INSTRUCTION: In all the data below, switch "phylum" to "division" and keep every other line unchanged. Leave the pictures out of your answer.

MATERIALS PROVIDED:
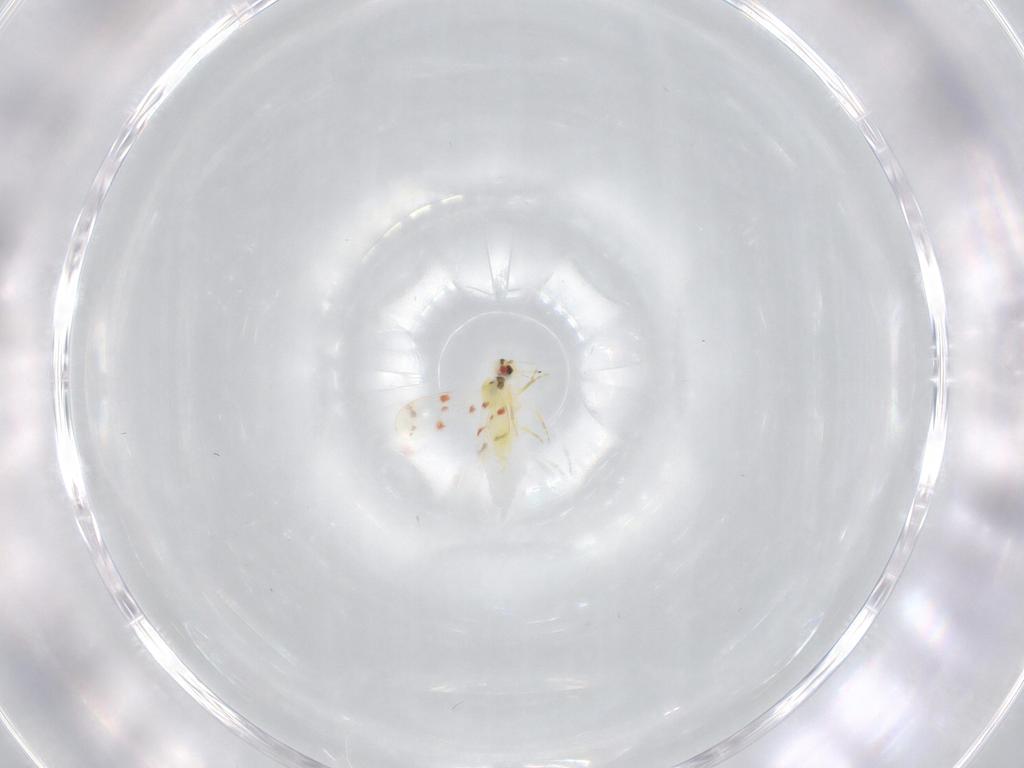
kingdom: Animalia
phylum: Arthropoda
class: Insecta
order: Hemiptera
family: Aleyrodidae
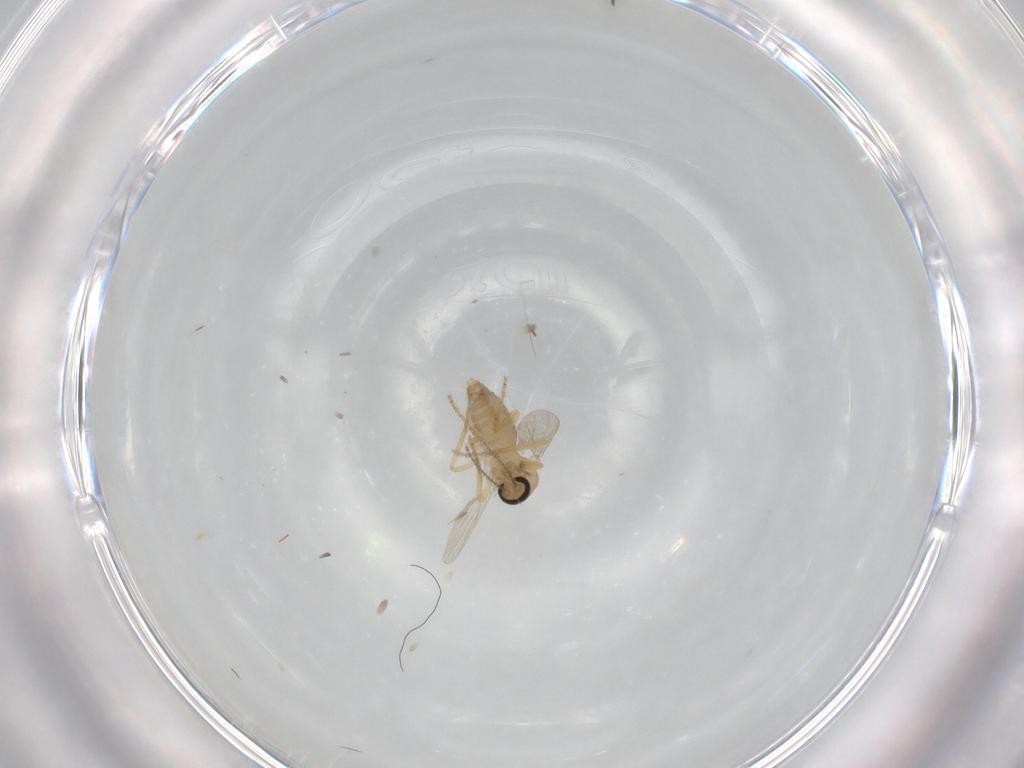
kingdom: Animalia
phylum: Arthropoda
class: Insecta
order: Diptera
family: Ceratopogonidae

COMPLETE ANSWER:
kingdom: Animalia
division: Arthropoda
class: Insecta
order: Hemiptera
family: Aleyrodidae
kingdom: Animalia
division: Arthropoda
class: Insecta
order: Diptera
family: Ceratopogonidae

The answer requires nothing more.